The article further mentions: “Christiano Gasparetto, an architect and former provincial official who has long opposed the project” said, “With climate change, there’s a chance that the floodgates could be employed 150-180 days a year, becoming an almost fixed barrier and severing the [Venice] lagoon’s relations to the sea. If the lagoon is cut off from the sea for long periods, it dies, because the natural exchange of water stops, and all of its organic life risks decaying.”
Recently, the PBS “Nova” series devoted an hour to such ambitious geoengineering
concepts in a program, titled “Can We Cool The Planet?” Is a focus on trying to deal with the effects of global warming overshadowing getting at its cause?
The climate crisis is largely caused by the burning of fossil fuels – oil, gas and coal – all which contribute to the release of carbon dioxide that leads to a heat-up of the planet. It’s causing glaciers to melt and seas to rise. This has resulted in unusually powerful hurricanes, and in high numbers.
Indeed, 2020 saw a record number of hurricanes with the World Meteorological Organization needing to reach deep into the Greek alphabet to name storms after its list of English names had been used up.

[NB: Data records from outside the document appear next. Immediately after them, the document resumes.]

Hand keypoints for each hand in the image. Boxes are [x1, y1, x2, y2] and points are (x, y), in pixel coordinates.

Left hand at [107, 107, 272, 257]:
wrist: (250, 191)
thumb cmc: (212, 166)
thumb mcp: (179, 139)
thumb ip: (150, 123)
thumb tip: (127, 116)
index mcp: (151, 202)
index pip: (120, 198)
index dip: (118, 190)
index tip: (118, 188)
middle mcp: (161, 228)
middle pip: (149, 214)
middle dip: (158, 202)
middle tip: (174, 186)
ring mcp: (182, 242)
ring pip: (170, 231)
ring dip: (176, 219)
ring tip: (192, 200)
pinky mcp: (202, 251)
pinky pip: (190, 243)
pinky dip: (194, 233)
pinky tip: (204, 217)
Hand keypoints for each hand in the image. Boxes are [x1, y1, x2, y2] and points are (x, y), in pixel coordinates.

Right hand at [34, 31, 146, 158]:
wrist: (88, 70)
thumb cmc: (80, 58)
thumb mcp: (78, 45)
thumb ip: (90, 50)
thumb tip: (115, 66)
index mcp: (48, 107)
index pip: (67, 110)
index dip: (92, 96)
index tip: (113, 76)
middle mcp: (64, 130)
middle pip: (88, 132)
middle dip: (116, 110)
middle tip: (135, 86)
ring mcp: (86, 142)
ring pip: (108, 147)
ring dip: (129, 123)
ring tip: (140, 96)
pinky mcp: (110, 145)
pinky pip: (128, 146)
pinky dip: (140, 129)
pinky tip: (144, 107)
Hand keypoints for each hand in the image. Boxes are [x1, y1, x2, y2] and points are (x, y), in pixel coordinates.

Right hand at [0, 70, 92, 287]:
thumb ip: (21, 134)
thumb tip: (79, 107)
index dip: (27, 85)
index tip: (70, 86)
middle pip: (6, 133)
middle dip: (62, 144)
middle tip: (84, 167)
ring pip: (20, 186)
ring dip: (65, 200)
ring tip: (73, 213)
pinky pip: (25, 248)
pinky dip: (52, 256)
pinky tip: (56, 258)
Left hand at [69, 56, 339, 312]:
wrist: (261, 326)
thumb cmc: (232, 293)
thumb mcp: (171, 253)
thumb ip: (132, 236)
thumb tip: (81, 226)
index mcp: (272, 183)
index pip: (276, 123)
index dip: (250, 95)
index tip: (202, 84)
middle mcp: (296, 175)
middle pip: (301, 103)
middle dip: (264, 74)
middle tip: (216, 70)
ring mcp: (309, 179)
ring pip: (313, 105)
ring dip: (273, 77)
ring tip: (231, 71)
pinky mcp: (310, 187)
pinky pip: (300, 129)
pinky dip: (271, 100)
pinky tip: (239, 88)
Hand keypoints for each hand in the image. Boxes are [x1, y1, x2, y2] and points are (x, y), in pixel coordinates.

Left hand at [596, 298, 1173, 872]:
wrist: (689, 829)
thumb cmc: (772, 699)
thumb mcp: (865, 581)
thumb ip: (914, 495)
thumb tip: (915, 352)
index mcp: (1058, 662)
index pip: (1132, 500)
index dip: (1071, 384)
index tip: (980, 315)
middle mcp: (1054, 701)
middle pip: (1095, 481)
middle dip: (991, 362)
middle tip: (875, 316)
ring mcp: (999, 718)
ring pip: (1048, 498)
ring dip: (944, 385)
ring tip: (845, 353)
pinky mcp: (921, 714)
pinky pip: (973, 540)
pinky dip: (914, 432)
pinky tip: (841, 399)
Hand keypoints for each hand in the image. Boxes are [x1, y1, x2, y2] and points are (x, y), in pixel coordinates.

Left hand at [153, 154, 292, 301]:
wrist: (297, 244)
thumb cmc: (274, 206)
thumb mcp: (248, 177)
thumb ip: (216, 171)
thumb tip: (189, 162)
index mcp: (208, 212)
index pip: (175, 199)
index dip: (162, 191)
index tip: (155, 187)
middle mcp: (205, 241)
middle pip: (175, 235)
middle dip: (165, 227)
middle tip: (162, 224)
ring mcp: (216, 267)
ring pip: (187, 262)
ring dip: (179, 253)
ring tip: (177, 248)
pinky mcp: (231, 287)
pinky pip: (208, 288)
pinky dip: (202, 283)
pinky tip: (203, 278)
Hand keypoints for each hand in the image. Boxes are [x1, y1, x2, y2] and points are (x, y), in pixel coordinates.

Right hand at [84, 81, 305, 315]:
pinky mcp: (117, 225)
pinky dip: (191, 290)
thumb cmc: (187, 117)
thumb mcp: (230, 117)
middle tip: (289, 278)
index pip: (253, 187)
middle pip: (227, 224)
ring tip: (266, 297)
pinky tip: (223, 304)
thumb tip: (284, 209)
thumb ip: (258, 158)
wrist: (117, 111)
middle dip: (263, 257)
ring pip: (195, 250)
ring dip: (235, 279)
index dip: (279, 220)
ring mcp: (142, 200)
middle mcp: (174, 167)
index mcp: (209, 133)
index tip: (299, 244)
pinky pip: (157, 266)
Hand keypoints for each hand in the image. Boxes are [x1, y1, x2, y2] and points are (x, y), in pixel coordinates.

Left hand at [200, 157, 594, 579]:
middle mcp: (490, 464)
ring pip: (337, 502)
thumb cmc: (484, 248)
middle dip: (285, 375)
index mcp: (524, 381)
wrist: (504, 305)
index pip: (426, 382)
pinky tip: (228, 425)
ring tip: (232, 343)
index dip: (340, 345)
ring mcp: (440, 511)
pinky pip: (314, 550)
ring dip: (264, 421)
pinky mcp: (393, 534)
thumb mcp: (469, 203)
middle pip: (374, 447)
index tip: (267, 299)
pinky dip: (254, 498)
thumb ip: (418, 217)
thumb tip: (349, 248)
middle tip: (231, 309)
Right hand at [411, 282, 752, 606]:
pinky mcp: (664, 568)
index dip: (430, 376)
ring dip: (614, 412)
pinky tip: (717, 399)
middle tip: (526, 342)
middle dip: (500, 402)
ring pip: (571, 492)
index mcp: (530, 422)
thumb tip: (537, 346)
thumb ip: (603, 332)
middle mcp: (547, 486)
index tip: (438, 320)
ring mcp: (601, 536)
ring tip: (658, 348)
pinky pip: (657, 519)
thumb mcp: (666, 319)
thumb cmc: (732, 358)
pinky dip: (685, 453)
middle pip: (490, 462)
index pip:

The warming of seas has increased the heat in them on which hurricanes feed. The climate crisis also is seen as being behind the massive wildfires of this year. It has thrown nature out of whack world-wide.
A full transition to energy sources led by solar and wind, which do not produce greenhouse gasses, is required to challenge global warming – and the technology is already here today to accomplish that.
Fire Island, Long Island, and New York City, with their miles upon miles of shoreline, are especially vulnerable to the climate crisis and rising waters.
There are the calls for the “relocation” of structures in the most exposed, most vulnerable areas – Fire Island has already begun witnessing all that is lost in such drastic decision making in recent years. However we should also be a leader in challenging the cause, and to be in the forefront of a transition from burning fossil fuels in cars and trucks and in the generation of electricity.
Some geoengineering schemes may work, at a massive cost, others may not. But the cause of the climate crisis must be fully tackled. Otherwise, waters will continue to rise and other effects persist and worsen, and the Earth will move past a point of no return. Challenging the cause of global warming without delay is an existential necessity.